Quête, enquête : à chaque fois, le “rendu “ est différent. Il ne s’agit pas de s’approprier la vie des gens, mais de la leur rendre, en beauté, et en vraie grandeur. C’est le projet de ces Pièces d’actualité, confiée successivement à différentes équipes, tel que le formule Marie-José Malis, directrice du Théâtre de la Commune : « Les pièces d’actualité, ce sont des manières nouvelles de faire du théâtre. Elles disent que sa modernité, sa vitalité pour tous, passent par ce recueil de ce qui fait la vie des gens, des questions qu’ils se posent, et de ce temps du monde, complexe, poignant, que nous vivons tous.

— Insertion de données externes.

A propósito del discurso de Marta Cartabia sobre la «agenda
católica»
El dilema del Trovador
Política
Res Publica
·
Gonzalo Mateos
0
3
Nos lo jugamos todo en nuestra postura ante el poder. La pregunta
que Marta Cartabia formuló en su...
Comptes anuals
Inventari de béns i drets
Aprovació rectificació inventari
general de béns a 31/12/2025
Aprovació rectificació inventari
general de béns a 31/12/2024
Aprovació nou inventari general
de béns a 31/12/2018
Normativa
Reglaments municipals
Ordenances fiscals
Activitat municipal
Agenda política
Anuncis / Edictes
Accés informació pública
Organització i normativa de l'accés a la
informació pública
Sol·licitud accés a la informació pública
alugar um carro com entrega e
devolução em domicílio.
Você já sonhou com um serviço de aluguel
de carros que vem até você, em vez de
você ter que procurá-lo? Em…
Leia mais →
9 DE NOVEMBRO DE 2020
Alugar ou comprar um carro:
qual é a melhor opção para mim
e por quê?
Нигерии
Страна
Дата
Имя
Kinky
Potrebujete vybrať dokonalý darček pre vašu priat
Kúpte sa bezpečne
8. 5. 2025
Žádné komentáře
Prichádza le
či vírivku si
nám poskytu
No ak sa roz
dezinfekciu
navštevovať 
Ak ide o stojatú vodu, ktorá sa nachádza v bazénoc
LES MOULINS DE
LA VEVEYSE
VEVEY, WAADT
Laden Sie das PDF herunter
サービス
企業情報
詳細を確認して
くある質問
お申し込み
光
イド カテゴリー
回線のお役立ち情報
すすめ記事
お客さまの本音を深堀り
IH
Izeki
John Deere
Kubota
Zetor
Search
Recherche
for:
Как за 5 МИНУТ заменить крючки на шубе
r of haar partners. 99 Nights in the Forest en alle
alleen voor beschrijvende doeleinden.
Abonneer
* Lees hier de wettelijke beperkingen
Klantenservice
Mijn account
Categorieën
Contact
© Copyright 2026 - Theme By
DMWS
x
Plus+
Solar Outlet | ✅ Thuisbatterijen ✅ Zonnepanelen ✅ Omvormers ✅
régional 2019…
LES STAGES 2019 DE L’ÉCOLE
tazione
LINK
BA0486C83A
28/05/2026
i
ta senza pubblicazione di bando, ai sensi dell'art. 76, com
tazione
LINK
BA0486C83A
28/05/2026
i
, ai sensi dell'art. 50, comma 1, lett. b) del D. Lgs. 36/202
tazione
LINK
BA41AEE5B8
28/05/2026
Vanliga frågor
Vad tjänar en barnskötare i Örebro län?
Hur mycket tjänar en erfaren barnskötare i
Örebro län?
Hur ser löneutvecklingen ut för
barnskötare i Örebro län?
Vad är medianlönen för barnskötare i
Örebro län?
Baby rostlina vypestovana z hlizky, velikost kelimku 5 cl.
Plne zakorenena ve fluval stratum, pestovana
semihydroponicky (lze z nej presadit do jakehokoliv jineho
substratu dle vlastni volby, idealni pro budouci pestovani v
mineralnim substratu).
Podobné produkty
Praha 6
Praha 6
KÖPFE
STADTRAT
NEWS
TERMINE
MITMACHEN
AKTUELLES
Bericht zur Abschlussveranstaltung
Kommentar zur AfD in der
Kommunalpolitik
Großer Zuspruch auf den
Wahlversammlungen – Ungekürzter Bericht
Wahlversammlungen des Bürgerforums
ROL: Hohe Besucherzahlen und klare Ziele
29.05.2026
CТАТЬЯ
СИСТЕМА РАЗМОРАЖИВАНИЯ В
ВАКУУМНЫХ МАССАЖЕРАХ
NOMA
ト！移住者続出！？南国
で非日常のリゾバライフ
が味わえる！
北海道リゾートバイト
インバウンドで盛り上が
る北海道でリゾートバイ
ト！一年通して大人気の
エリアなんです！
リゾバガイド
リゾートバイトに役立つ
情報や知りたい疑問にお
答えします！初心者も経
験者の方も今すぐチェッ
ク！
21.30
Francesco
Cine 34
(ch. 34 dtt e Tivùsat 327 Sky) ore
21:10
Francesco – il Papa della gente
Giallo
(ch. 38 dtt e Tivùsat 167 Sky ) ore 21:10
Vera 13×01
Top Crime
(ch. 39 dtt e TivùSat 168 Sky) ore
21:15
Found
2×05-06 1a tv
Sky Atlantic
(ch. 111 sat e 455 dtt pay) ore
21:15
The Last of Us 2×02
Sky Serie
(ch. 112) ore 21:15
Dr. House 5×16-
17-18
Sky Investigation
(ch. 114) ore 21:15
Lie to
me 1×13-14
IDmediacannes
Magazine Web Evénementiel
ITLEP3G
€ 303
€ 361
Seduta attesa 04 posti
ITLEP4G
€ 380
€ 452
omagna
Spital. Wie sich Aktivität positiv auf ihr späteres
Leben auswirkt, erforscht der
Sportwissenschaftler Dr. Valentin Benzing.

Elles partent d’une population, et disent qu’en elle se trouvera une nouvelle beauté. Mêlant parfois professionnels et amateurs, elles font du théâtre l’espace public de nos questions.«
L’actualité est rapide, et également cruelle : ainsi, ce spectacle 81 avenue Victor Hugo (à Aubervilliers), mis en scène par Olivier Coulon-Jablonka, conçu et joué par des sans-papiers, a connu un tel succès qu’il été invité au festival d’Avignon; certains ont pu être régularisés, d’autres non. La lumière ne suffit donc pas à protéger tous ceux qui en ont besoin. Deux nouvelles pièces d’actualité vont encore ponctuer la saison du théâtre de la Commune, et fonder un nouveau théâtre populaire, avec toute la grâce et la brutalité du réel. Ce spectacle remet le théâtre à sa place, en invitant très simplement un public neuf à se regarder avec fierté. Il pose la barre très haut pour les acteurs du théâtre en général : nous aurons vu dans la lutte des corps sincères, à vous d’être sur scène aussi rigoureux et harmonieux.
Christine Friedel
Théâtre de la Commune-Centre Dramatique National Aubervilliers, jusqu’au 15 décembre. T : 01 48 33 16 16.